MF: I don’t have a formula for composing music. Inspiration comes along of its own or it doesn’t at all. What I do try to do is to have a guitar in hand when it comes. My greatest aspiration is to be a communicator, to tell a story or express a point of view and get my message across, regardless of whether the listener agrees with me or not.
HT: Not all folk musicians are taken in by official record labels on the island…
MF: I am not only privileged in this sense, I am also a bit surprised, because a guy like me who didn’t study music, doesn’t have a great voice and isn’t a virtuoso with any instrument, doesn’t exactly meet the requirements established by our official record labels. I believe determination has been my best ally these past 15 years, the fact I write my own songs and have the courage to sing them in public. There is always someone willing to listen and ready to enjoy your work when it’s sincere and authentic.
HT: What sets the current generation of folk musicians apart from the founders of this genre in Cuba?
MF: We are not, or at least we do not feel very different from the generations that came before us. The history of Cuban folk music is marvelous and it courses through our veins, even if we don’t want it to, even if we act like snobs many a time and want to go the way of international shows, with their bright lights and applause. Those of us who do not deny our condition as folk musicians, assuming it like a way of life more than a music genre, will always have the zest for life inherent to Cuban music, no matter how much we try to modernize.
HT: How old is Mauricio Figueiral, and how many people in his family have artistic careers?
MF: I was born in 1984 to a humble family. That’s how many biographies start in our history books, right? Well, I’ve had a very good 30 years of life. I’ve been composing music, playing the guitar and performing before audiences since I was 15 thanks to the highly intense cultural movement that existed in the high school where I studied. The only artist in the family I know of was my paternal grandfather, whom I never met, Donato Figueiral, a cheap and charming man from Galicia, Spain, who came to Cuba in search of fortune and found art instead. He became a film and theater actor. He acted in several films directed by Tomas Gutierrez Alea. He was always given supporting roles because his accent limited his possibilities severely, I am told. He was also one of the founders of the Bertolt Brecht Theater in Havana. Beyond that, I am the only other artist in the family, until I get discovered.

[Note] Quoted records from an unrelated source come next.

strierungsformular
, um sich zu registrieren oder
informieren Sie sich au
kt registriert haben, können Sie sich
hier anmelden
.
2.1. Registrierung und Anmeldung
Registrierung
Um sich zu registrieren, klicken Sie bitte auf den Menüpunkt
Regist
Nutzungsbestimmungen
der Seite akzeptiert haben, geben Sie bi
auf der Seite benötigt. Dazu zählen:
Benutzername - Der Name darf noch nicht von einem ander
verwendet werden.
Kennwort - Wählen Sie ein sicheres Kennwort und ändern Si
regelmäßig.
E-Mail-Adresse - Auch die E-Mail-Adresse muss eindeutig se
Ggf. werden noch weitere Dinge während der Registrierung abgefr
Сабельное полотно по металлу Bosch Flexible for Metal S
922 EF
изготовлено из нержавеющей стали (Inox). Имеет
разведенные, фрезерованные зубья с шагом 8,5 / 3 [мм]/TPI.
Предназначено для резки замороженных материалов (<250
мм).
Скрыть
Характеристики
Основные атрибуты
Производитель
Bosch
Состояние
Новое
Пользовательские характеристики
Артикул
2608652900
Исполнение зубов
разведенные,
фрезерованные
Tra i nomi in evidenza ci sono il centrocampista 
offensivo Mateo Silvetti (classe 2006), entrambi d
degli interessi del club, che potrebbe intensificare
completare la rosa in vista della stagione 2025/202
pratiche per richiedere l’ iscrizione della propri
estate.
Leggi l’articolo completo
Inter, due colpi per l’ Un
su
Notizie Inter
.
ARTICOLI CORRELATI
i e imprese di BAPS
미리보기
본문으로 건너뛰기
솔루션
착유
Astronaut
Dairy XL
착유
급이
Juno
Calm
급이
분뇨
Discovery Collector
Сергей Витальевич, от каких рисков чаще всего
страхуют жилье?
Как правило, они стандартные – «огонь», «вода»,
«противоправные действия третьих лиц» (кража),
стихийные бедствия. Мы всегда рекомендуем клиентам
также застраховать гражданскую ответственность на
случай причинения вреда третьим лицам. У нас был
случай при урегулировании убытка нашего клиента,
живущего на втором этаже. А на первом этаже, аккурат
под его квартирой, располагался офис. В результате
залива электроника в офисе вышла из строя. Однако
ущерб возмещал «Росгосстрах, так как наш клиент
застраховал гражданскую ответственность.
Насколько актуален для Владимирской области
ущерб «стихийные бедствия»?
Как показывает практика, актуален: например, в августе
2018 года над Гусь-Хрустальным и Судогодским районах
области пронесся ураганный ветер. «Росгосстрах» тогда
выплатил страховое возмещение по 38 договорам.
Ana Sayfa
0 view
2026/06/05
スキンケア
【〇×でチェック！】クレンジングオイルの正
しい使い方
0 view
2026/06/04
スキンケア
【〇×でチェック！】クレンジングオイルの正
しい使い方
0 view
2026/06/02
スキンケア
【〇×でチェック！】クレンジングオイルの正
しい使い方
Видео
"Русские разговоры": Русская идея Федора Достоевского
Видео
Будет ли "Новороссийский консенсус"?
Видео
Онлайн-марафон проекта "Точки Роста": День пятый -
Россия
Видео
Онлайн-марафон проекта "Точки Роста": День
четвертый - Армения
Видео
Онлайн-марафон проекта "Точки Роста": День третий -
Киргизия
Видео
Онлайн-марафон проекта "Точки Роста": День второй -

HT: What do you see in your future as a musician?
MF: I feel that I’ve already achieved more than I deserve, thanks to the simple fact of having written songs. I’ve gotten to know other countries, shared the stage, table and part of my life with amazing and practically inaccessible personalities, and received the love of women who are as insultingly beautiful and sublime as the inspiration that embraces me when I play the guitar in the middle of the street. I am not only what I am, I am also what I sing. I am constantly struggling with myself not to feel that this is a job, that it is a passion I must learn to nurture so that it will yield fruits of joy and peace for the rest of my life.
Seems like a level headed guy who’s expressing he’s gratitude being able to perform and delight. Nice to see this anywhere and especially more hope for the future generation growing up in Cuba.